[Passage fourni]
════

Menace d’expulsion

Avec deux enfants, dont un tout-petit né en France et une fille scolarisée à Cahors, Sajjad, en CDI dans cette ville, et son épouse Sadia qui payent leurs impôts à l’État français, sont priés de regagner le Bangladesh.

L’affaire suscite émotion et incompréhension à Cahors. Sajjad Bhuiyan, son épouse Sadia et leurs deux enfants Humayra (5 ans) et Raeed (2 ans et demi) sont menacés d’expulsion vers le pays d’origine du couple et de leur fille.

Le petit Raeed, quant à lui, est né à la maternité de Cahors.
En bref, si l’état veut l’expulser vers son pays c’est déjà fait puisque son pays c’est la France.

On peut toujours ironiser, mais ce dossier ne prête pas à sourire. Au contraire, cette jolie famille qui se dit « parfaitement intégrée » est touchée en plein cœur par cette décision.

« Je paye mes impôts en France »

════

[Données enregistrées]
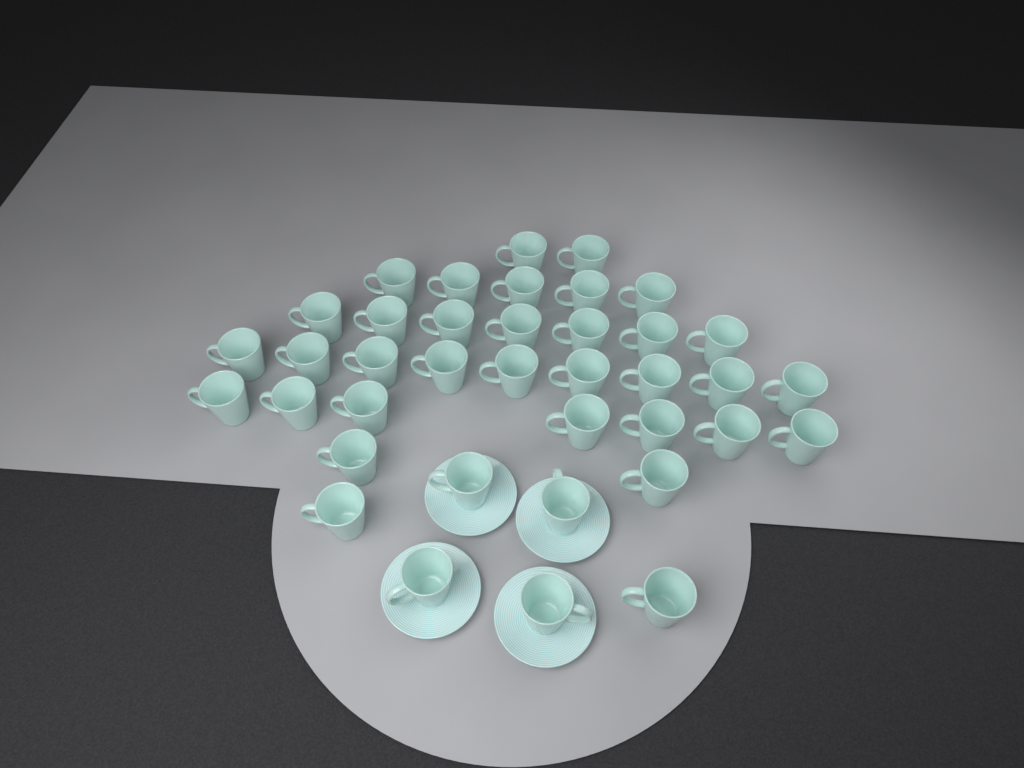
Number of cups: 38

════

[Tâche demandée 1] D'après le texte sur la famille menacée d'expulsion à Cahors, dans quel établissement le petit Raeed est-il né ?
[Tâche demandée 2] Reprenez le texte sur la famille menacée d'expulsion à Cahors à partir de l'endroit où il s'interrompt.

[Réponse rédigée 1] Il est né à la maternité de Cahors.

[Réponse rédigée 2]
« Je suis salarié en CDI en tant que cuisinier au Blend à Cahors, ma fille a appris le français ici et est scolarisée à Cahors, la ville où mon fils est né. Je paye mes impôts en France. Je veux que ma famille soit régularisée, pas renvoyée vers un pays où je ne suis pas attendu. Ici nous cherchons un logement plus grand. Nous vivons dans un petit studio » déclare Sajjad.

Le jeune cuisinier met tout en œuvre pour convaincre l’état de le maintenir avec sa famille sur leur terre d’accueil où ils ont trouvé la paix depuis l’année 2018.

Sa famille serait en danger dans son pays

« Au Bangladesh, je n’étais pas en sécurité car je ne suis pas d’accord avec le régime politique. On m’a fait savoir que ce n’était pas bien. Là-bas, la police a fracassé la porte de ma maison pour me chercher. Il y a beaucoup de corruption dans ce pays. Si je retourne là-bas avec ma famille, nous subirons des représailles », lance-t-il la peur au ventre. Sajjad a demandé le statut de réfugié politique.

Le service des impôts s’est ému de cette situation

Sajjad vient de déposer à la préfecture du Lot un dossier complet comprenant son contrat de travail en CDI depuis le 15 mai 2019, l’attestation de scolarisation de sa fille, l’acte de naissance de son fils et ses avis d’imposition prouvant qu’il est en parfaite légalité vis-à-vis de l’administration fiscale. Une administration qu’il a d’ailleurs sollicitée spontanément pour accomplir son devoir de contribuable résidant et travaillant en France.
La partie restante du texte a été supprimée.